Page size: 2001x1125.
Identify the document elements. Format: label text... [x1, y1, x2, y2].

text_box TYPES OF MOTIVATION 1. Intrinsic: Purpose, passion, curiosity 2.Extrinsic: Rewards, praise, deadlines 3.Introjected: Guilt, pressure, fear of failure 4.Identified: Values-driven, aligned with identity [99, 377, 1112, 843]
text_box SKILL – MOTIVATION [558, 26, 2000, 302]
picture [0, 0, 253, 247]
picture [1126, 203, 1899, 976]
* * *
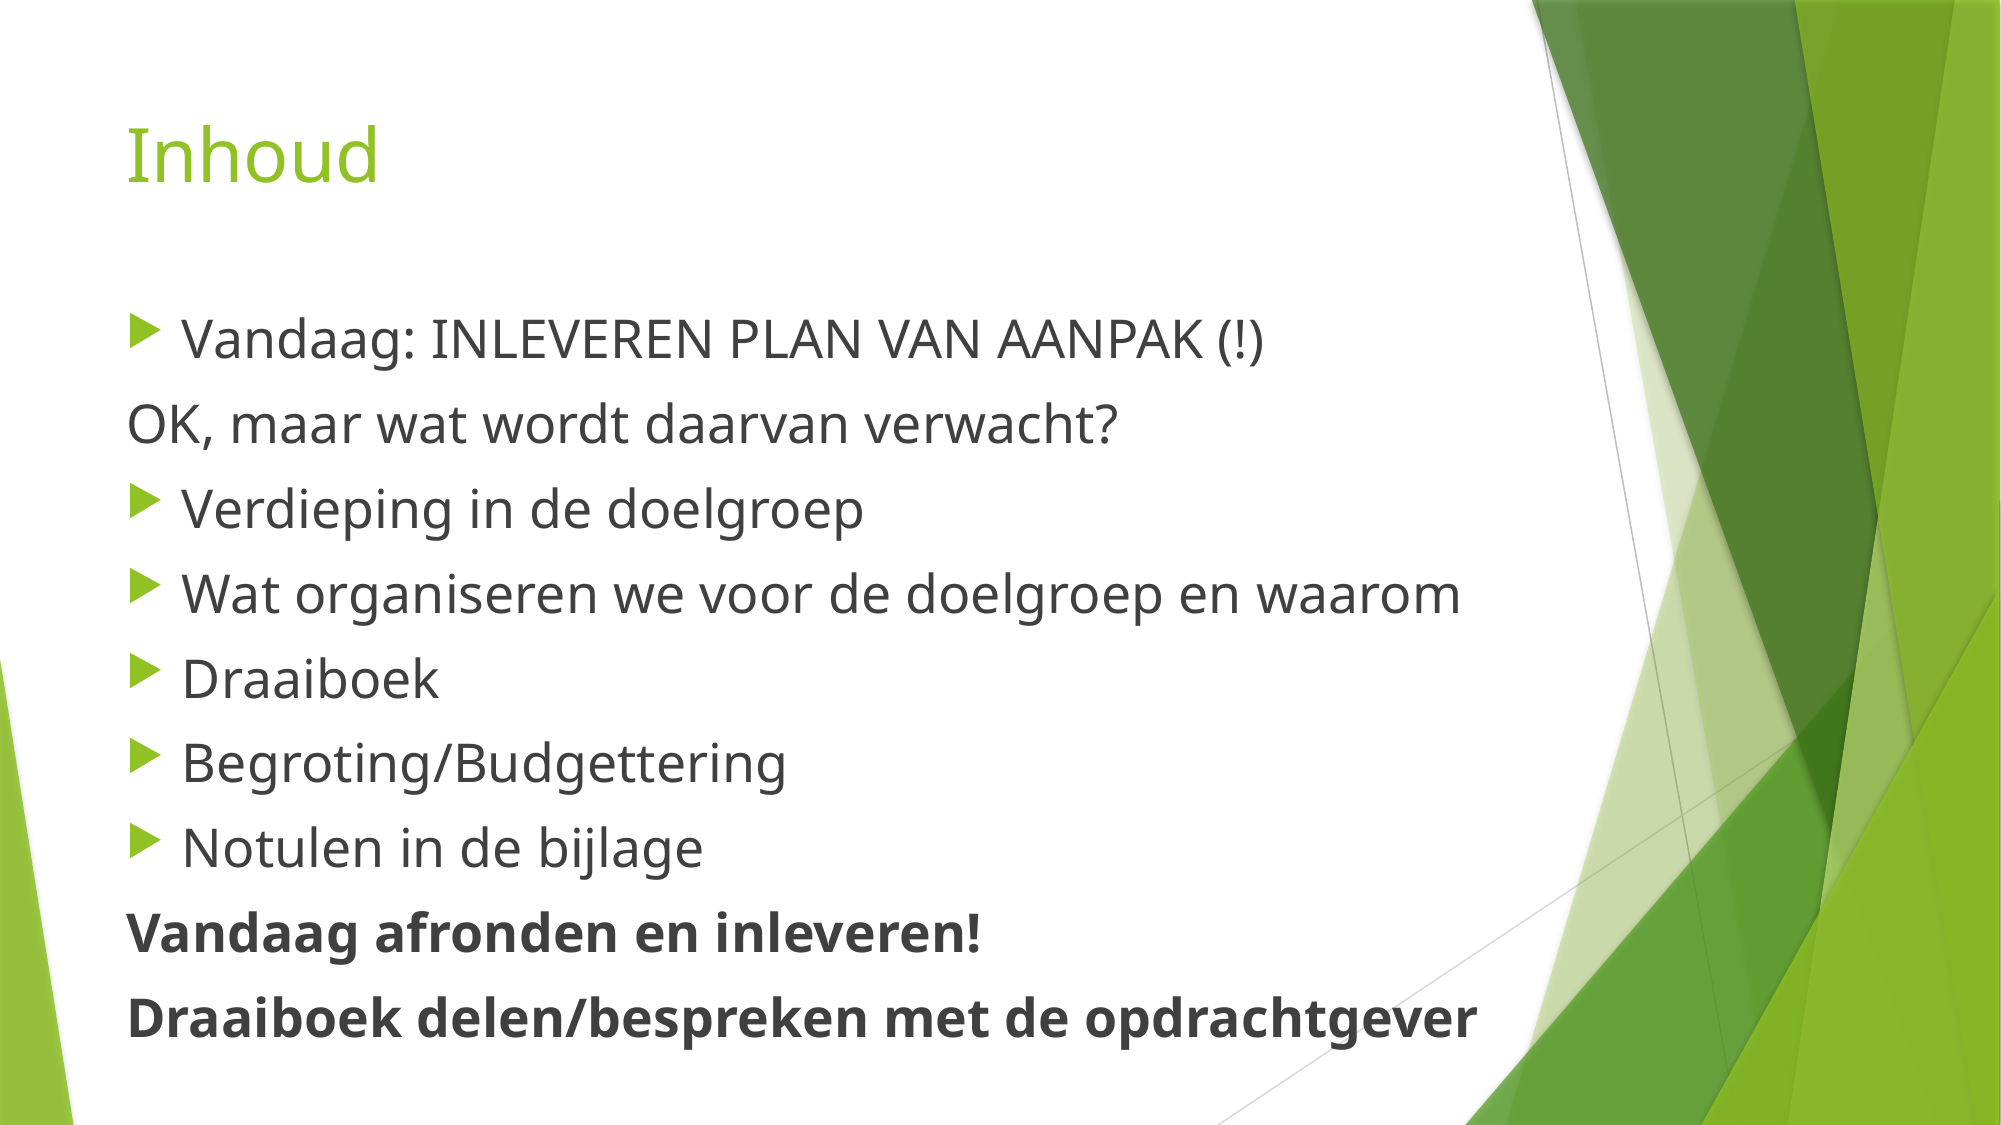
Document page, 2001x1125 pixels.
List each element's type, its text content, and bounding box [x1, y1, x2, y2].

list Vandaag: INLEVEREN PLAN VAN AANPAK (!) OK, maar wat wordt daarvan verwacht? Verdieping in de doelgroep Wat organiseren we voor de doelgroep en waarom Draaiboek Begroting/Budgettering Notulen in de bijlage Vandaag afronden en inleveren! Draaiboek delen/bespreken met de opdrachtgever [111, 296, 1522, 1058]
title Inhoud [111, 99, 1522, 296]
---
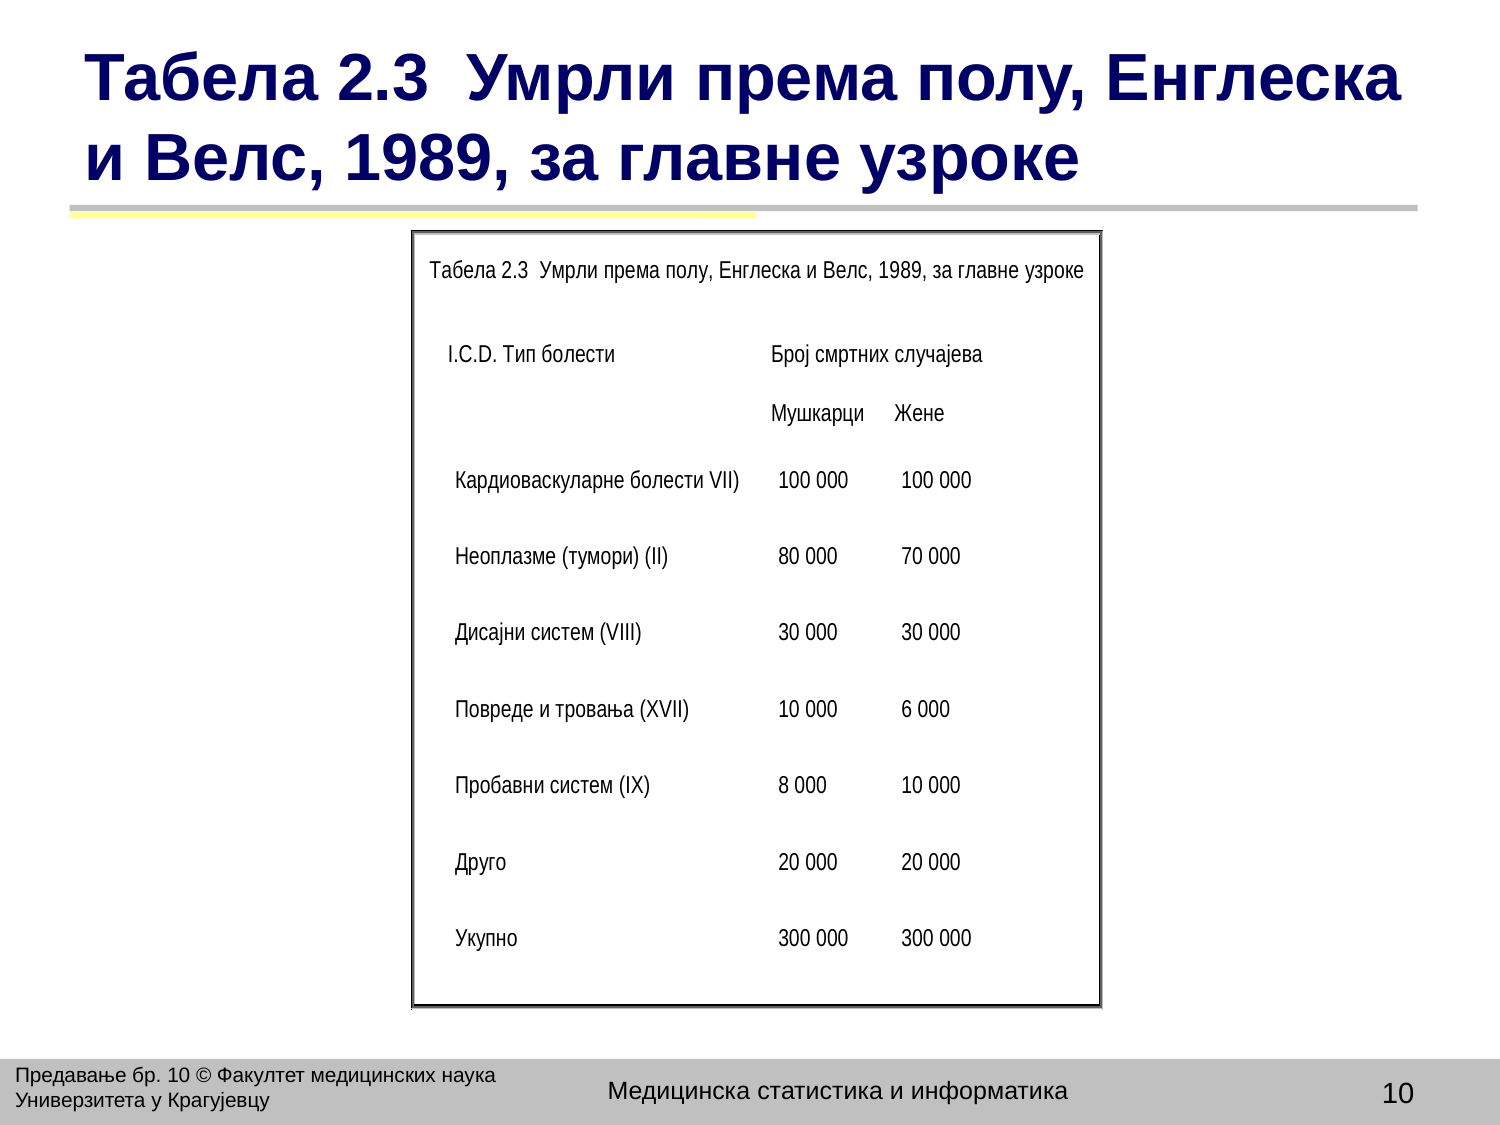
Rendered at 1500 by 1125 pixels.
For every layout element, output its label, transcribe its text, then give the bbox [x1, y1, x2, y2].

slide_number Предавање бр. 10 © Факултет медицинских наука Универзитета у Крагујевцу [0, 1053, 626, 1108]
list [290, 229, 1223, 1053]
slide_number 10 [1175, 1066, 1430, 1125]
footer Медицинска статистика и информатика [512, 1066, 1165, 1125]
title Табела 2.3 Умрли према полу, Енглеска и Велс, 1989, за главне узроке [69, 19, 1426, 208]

TASK INSTRUCTIONS — Go through the records and report each line that contains "pixels".

EXERCISE RESPONSE —
Document page, 2001x1125 pixels.
Rendered at 1500 by 1125 pixels.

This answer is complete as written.